Current, Kant the remainder also by its " recognition of the existence of frameworks (space-time), with through which reality arises to nous" writing still Claude Mouchot. However, the character a-priori of these frameworks cannot any more be accepted today continuation in particular with the questioning of the notion of space time of the traditional mechanics, which was only what exists at the time of Kant, by relativistic mechanics. At least can we regard these frameworks as being built by the subject, which is the point of view of the constructivism.
Hegel
See also: Hegel
(Hegel and the Phenomenology of the spirit)
Nietzsche
See also: Nietzsche
Russell
See also: Bertrand Russell
Epistemological currents
Positivism
See also: Positivism
The scientific positivism was founded by Auguste Count in his Cours of positive philosophy . Ernest Renan, Ernst Mach, among good of others, took again a very close approach.
Science positivist would give up the question “ pourquoi ? ”, rejected like " métaphysique" , and thus would give up seeking the main causes things. It would be limited to the “ comment ? ”, i.e. with the formulation of the natural laws, expressed in mathematical language , while releasing, by the repeated experiment and observation aid, the constant relationships which link the phenomena, and allow to explain the reality of the facts.
In the beginning worked out to release the science of the yoke of the ideas metaphysics dominating at the XIXe century, positivism had a decisive influence on contemporary science and philosophy. Among the tendencies which are inspired some, one can note logical positivism, the reductionnism,…
However, it is noted that the most spectacular projections of science are brought by interrogations on the “ pourquoi ? ” before being purely technical questions. One can think that science positivist is condemned to remain a science little inspired, and sterile in the long term.
Realism
See also: Realism (philosophy)
Realism in epistemology is opposed to the Nominalisme and the Positivisme.

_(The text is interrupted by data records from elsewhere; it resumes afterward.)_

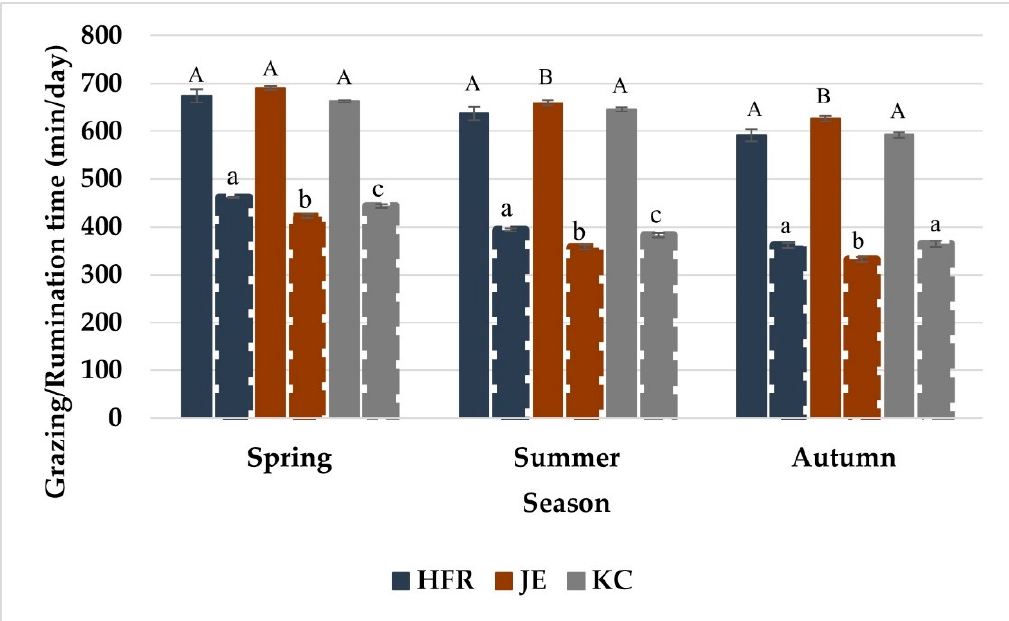
Figure 3. Grazing time (min/day) and rumination time (min/day) of Holstein-Friesian (HFR), Jersey (JE) and KiwiCross (KC) cows across three seasons over the lactation period for Year-1 of the study period. Compact bars show grazing time and dotted bars show rumination time. Error bars represent standard error. Letters on each bar show significant differences between bars, capital letters for grazing time and small letters for rumination time.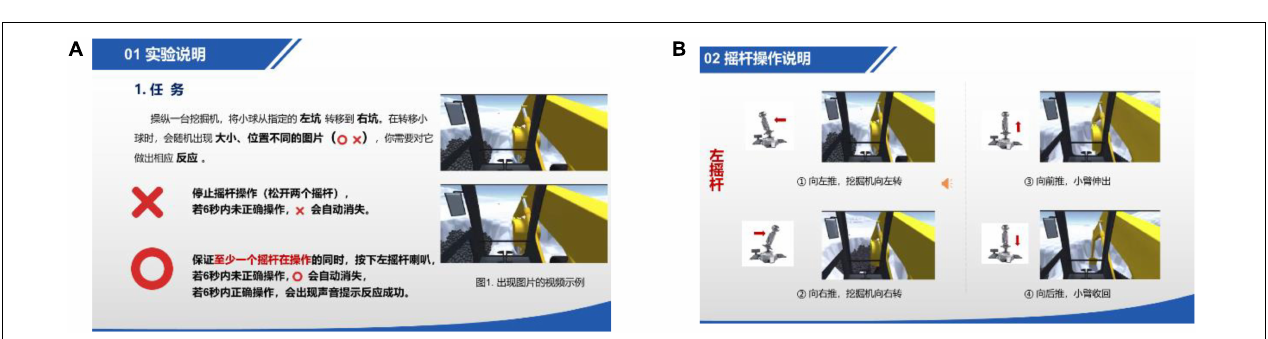
FIGURE 3 | Introduction video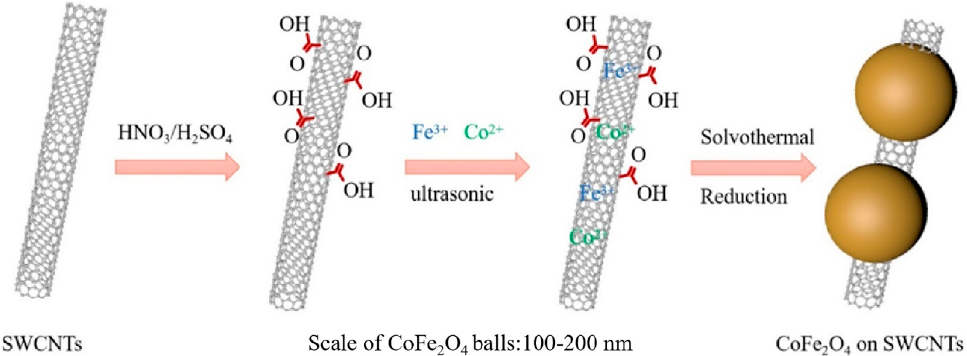
Figure 1. Schematic illustration of synthesis strategy for CoFe 2 O 4 /SWCNTs composites.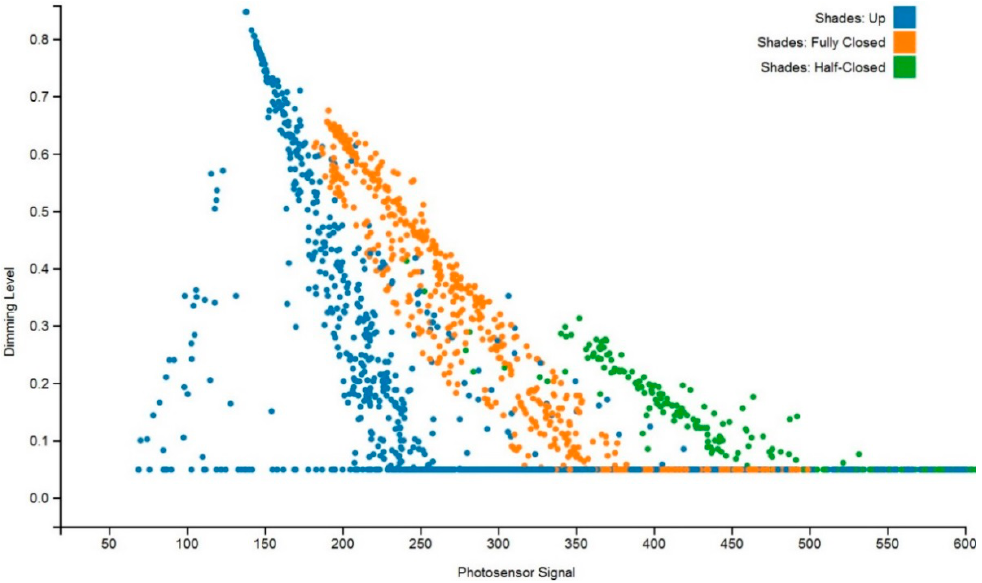
Figure 6. A scatter plot showing the optimum dimming level and the associated signal that would be received at a photosensor with a given spatial sensitivity and mounting position. The color of the dot represents the shading condition at that particular hour.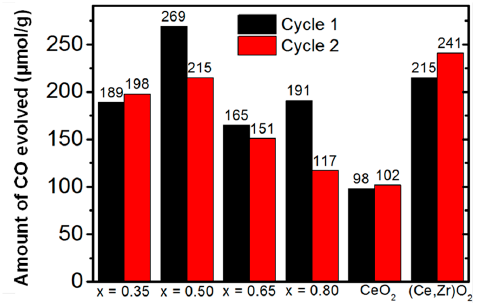
Figure 4. CO production at 1050 °C (with T red = 1400 °C) for the La 1 − x Sr x MnO 3 series and fluorite materials as referenced during two cycles [38].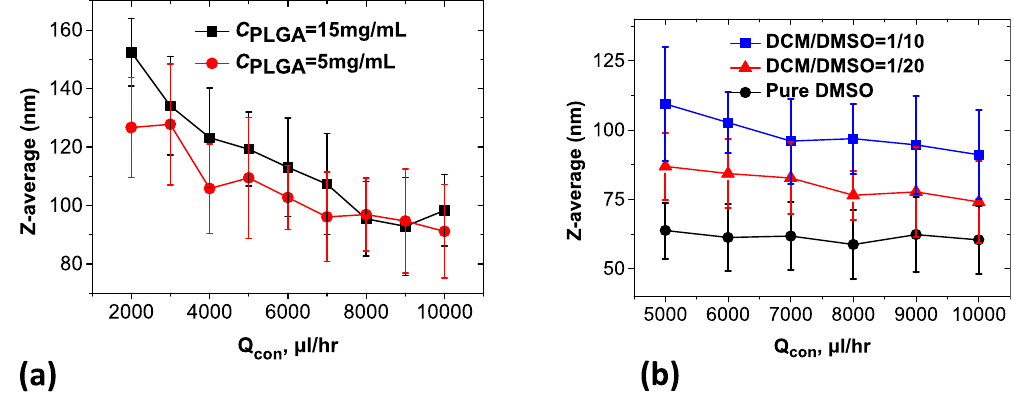
Figure 4. Hydrodynamic size of PLGA NPs synthesized with precursors of different flow ratios and different V DCM /V DMSO . Q dis = 50 µ L/h, Concentration of PLGA (Mw = 4000~15000 g/mol) = 5 mg/mL. Error bars are computed from the PDI width obtained by the 2 nd order Cumulant fit of the raw DLS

For the realistic scientist, reality is not limited to the immediate experiment: the scientific ideas and concepts are quite as real. Thus realistic science is a discovery of the nature of the things to which it is possible to reach and of the causal bonds between these objects.
The first realistic one was undoubtedly Plato. This one poses reality as a world of ideas which one reaches by the reason. Many contemporary scientists are realistic, in the sense that science is not for them only one human invention, but a description of nature such as it is actually.
Constructivism
See also: Epistemology constructivist
Epistemology constructivist or epistemologies constructivists (Jean Piaget), or the constructivism, are current epistemology which considers the character built (and building) knowledge and in consequence of reality.